N-Acetyl-D-glucosaminylpyrophosphorylundecaprenol (GlcNAc-P-P-Und), an intermediate in the biosynthesis of the enterobacterial common antigen in E.coli and some O-antigen chains in gram-negative bacteria, is formed by the transfer of GlcNAc 1-P from UDP-GlcNAc to Und-P, analogous to the reaction forming GlcNAc-P-P-dolichol (GlcNAc-P-P-Dol) in mammalian cells. Since the microsomal enzyme from animal cells exhibits a strong preference for Dol-P, which contains a saturated alpha-isoprene unit, the polyisoprenyl phosphate specificity of the homologous bacterial enzyme was characterized. The enzyme remained bound to the membrane fraction when spheroplasts, formed by lysozyme-EDTA treatment, were lysed in hypotonic buffer. GlcNAc-P-P-Und synthase (GPT) activity was elevated in a strain of E.coli bearing the rfe gene, which encodes GPT on a multicopy plasmid, and virtually absent from rfe null mutants. GPT actively utilized fully unsaturated polyprenyl phosphate (Poly-P) substrates with maximal activity seen with (C55) Und-P, but was unable to utilize (C55)Dol-P. This substrate specificity contrasts with the microsomal GPT from pig brain, which actively utilized (C55)Dol-P, but not Und-P, as substrate.
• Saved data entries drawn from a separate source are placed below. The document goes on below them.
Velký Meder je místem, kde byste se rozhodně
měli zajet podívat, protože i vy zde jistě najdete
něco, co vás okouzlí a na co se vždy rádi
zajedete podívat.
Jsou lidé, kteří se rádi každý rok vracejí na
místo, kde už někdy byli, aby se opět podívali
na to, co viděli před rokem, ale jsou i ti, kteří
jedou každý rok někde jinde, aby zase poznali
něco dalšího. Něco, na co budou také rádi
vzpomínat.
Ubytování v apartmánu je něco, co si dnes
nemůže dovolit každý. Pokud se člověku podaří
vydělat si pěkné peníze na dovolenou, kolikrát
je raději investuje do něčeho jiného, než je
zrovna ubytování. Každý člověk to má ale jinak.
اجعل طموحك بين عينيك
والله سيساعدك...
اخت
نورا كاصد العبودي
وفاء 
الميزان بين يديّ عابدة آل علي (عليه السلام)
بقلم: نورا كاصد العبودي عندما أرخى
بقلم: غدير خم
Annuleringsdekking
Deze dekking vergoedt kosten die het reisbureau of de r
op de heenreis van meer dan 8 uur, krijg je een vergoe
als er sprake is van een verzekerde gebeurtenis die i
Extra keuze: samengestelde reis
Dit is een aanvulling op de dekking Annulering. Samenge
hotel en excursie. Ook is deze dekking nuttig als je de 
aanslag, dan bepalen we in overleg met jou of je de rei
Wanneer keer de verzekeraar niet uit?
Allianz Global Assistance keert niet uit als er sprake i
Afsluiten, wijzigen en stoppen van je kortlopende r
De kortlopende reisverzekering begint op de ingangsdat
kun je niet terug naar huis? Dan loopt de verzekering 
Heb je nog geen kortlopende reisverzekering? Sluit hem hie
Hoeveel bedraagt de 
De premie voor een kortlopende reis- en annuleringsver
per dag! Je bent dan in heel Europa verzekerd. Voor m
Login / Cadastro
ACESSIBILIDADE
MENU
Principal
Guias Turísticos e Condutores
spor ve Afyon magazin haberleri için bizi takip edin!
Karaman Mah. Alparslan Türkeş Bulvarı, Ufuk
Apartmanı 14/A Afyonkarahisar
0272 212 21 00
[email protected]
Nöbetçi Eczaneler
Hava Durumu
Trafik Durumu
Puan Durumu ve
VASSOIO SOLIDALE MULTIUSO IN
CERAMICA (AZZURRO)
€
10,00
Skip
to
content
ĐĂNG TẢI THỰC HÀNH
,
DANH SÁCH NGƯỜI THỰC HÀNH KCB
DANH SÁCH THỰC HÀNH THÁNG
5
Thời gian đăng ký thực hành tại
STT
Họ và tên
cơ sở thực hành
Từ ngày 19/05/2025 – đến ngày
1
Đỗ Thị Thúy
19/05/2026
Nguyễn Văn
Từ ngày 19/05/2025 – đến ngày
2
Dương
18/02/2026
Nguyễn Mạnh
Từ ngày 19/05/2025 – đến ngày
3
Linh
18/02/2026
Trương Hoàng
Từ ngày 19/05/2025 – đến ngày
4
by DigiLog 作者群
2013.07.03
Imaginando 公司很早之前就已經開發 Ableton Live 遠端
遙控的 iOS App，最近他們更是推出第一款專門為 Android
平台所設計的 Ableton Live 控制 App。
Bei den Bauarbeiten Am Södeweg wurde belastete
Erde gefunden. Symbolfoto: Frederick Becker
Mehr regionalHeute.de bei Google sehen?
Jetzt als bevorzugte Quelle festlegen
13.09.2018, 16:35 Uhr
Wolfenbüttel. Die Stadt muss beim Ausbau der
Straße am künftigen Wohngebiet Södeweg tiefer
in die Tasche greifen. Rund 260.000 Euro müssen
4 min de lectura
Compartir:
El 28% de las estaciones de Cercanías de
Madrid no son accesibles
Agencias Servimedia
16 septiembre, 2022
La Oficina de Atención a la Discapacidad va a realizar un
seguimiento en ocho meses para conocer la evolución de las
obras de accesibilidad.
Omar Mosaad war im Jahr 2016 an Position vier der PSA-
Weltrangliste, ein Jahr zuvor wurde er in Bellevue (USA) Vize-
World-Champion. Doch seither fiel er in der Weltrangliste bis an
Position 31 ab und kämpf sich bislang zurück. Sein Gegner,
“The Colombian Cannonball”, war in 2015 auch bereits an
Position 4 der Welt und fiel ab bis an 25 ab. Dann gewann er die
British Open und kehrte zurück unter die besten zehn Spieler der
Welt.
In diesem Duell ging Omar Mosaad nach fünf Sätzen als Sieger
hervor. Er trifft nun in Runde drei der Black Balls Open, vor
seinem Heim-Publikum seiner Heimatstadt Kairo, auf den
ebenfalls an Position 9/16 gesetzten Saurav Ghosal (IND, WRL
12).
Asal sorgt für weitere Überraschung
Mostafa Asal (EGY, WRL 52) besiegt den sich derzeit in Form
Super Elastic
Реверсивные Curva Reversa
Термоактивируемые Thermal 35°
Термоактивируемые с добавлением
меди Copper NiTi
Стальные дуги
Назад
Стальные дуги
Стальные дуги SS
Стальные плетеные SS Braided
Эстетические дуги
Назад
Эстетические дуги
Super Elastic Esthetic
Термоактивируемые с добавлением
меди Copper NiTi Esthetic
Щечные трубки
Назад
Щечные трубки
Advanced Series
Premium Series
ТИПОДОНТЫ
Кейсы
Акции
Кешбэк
GPT activity bound to particulate fractions from three strains of bacilli also exhibited a strict preference for fully unsaturated Poly-P substrates. Unexpectedly, E.coli GPT activity cofractionated with the cytosolic marker enzyme, beta-galactosidase, and not the membrane-bound enzyme, D-lactate dehydrogenase, in cells disrupted in a French pressure cell. The properties and polyisoprenyl phosphate specificity of the soluble form of GPT were identical to the activity associated with the membrane preparations obtained from spheroplasts. The evolutionary and functional significance of the use of polyisoprenyl glycosyl carrier lipids with saturated alpha-isoprene units in eukaryotes remains uncertain.